Ashes to ashes – what is happening to ash trees in Slovenia and Europe?

Ash dieback is caused by the fungi Hymenoscyphus fraxineus and is causing problems throughout the Europe. European ash trees are not adjusted to this Asian fungus, causing a massive ash dieback in many European countries. The first observation of the disease in Slovenia dates into 2006. Fungi infest predominately Fraxinus excelsior and Fraxinus angustifolia, which are two important forest tree species in Slovenia. Symptoms of the disease include brown lesions on leaves and leaf-petioles. Fungi also infect bark and causes lesions and dieback of shoots. Trees are often heavily infected, and many branches die back, however new shoots are also formed, which gives trees canopy a distinctive look. The species is already widespread throughout Europe.


Figure 6: Ash dieback (Hymenoscyphus fraxineus) causes drying of the branches. Photo: S. Zidar

Figure 6 b) current distribution of the ash dieback (Hymenoscyphus fraxineus) in Slovenia. Source: Information system Invazivke, 2020.
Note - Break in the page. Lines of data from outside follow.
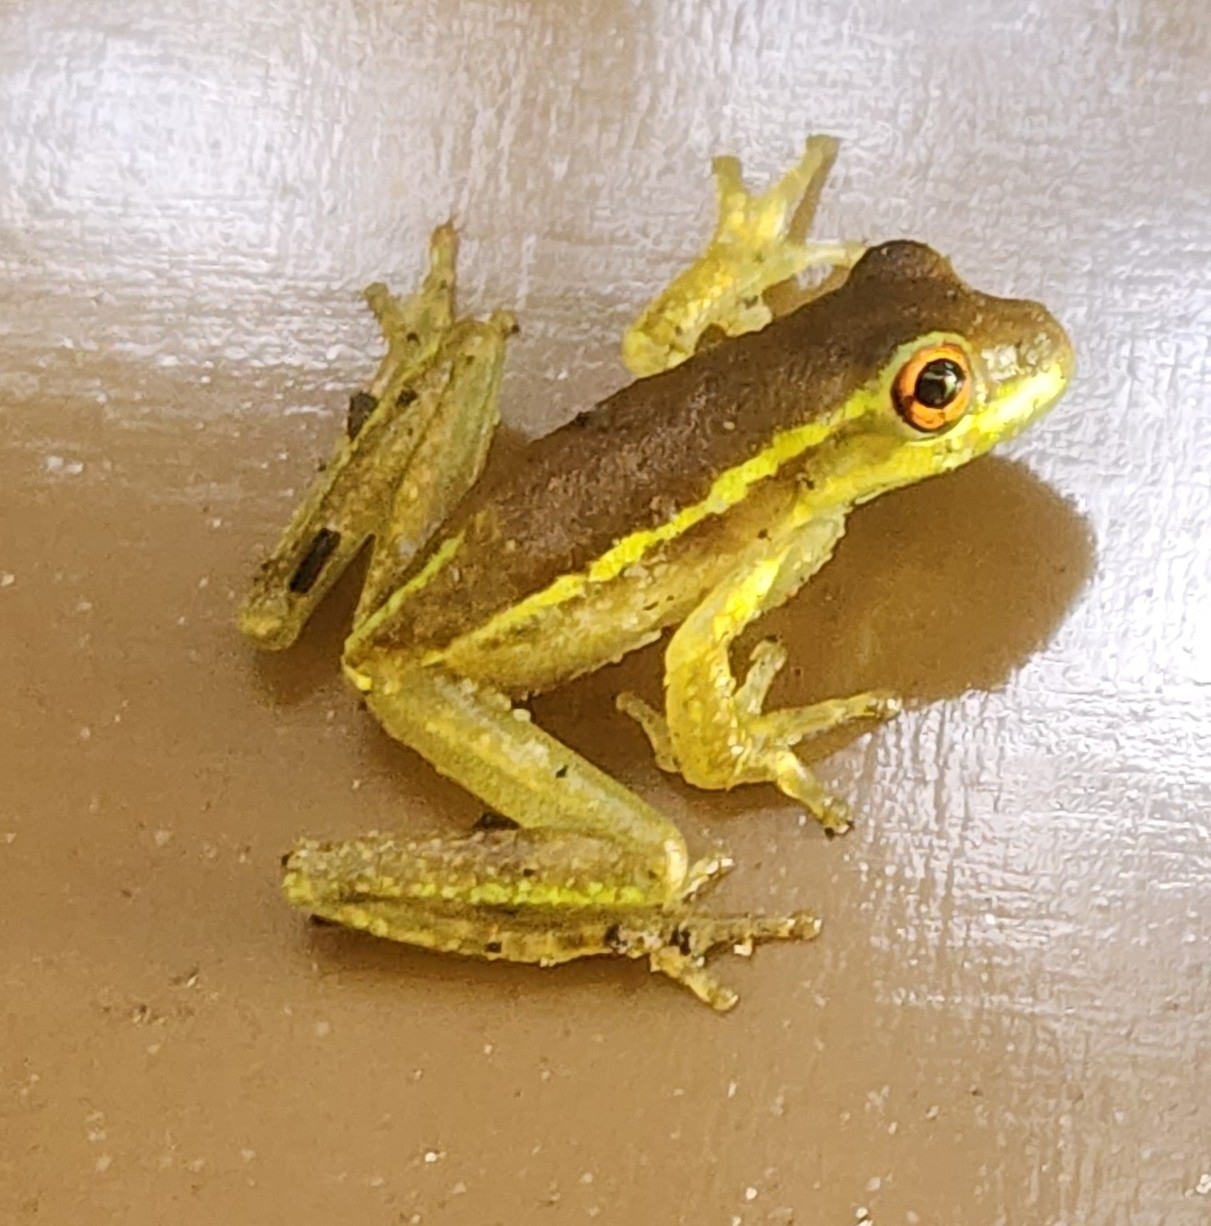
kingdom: Animalia
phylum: Chordata
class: Amphibia
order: Anura
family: Hylidae
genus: Osteopilus
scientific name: Osteopilus septentrionalis
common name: Cuban treefrog
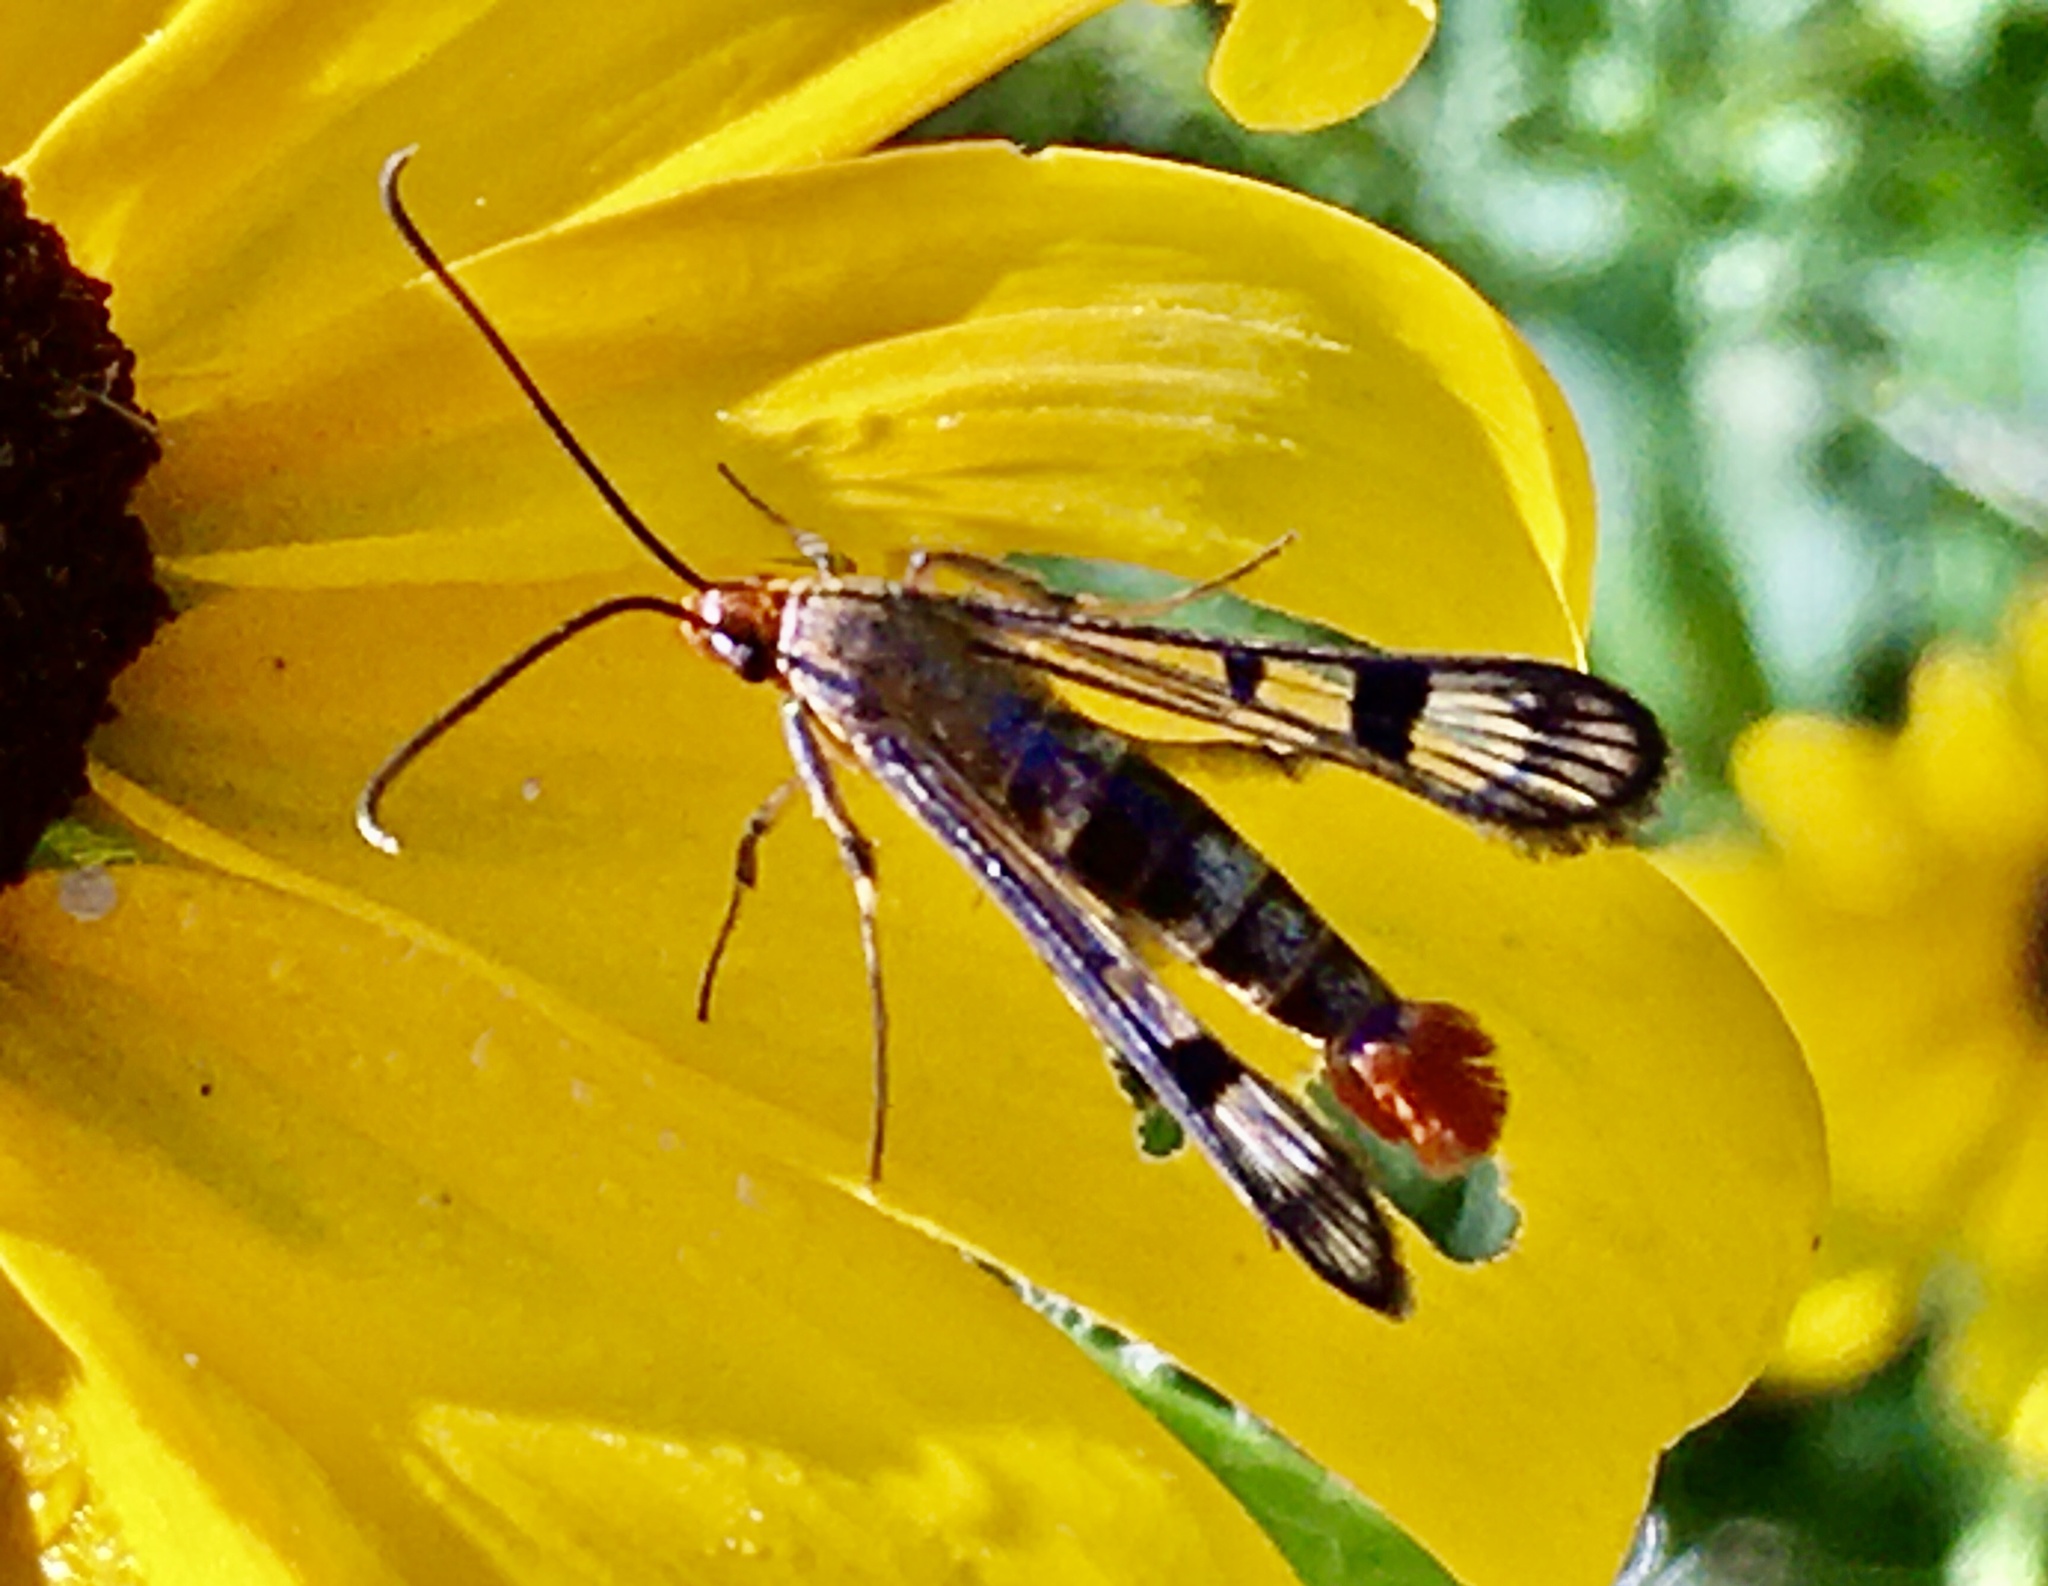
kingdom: Animalia
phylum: Arthropoda
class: Insecta
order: Lepidoptera
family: Sesiidae
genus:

Setting the ground base for citizen scientists’ involvement

Together with good prevention measures, a suitable early warning and rapid response system is the most important part of dealing with newly introduced IAS. Citizen science can be a great part of this; however, a scheme of educational activities and useful tools for work in the field should be provided. The project LIFE ARTEMIS was the first in Slovenia to also address the general public and their involvement in the IAS management.

Project LIFE ARTEMIS is supported by the LIFE Programme Environment, sub-Programme LIFE Environmental Governance & Information. The partners of the projects are Slovenian Forestry Institute, Institute of the Republic of Slovenia for Nature Conservation, Slovenia Forest Service and Institute Symbiosis.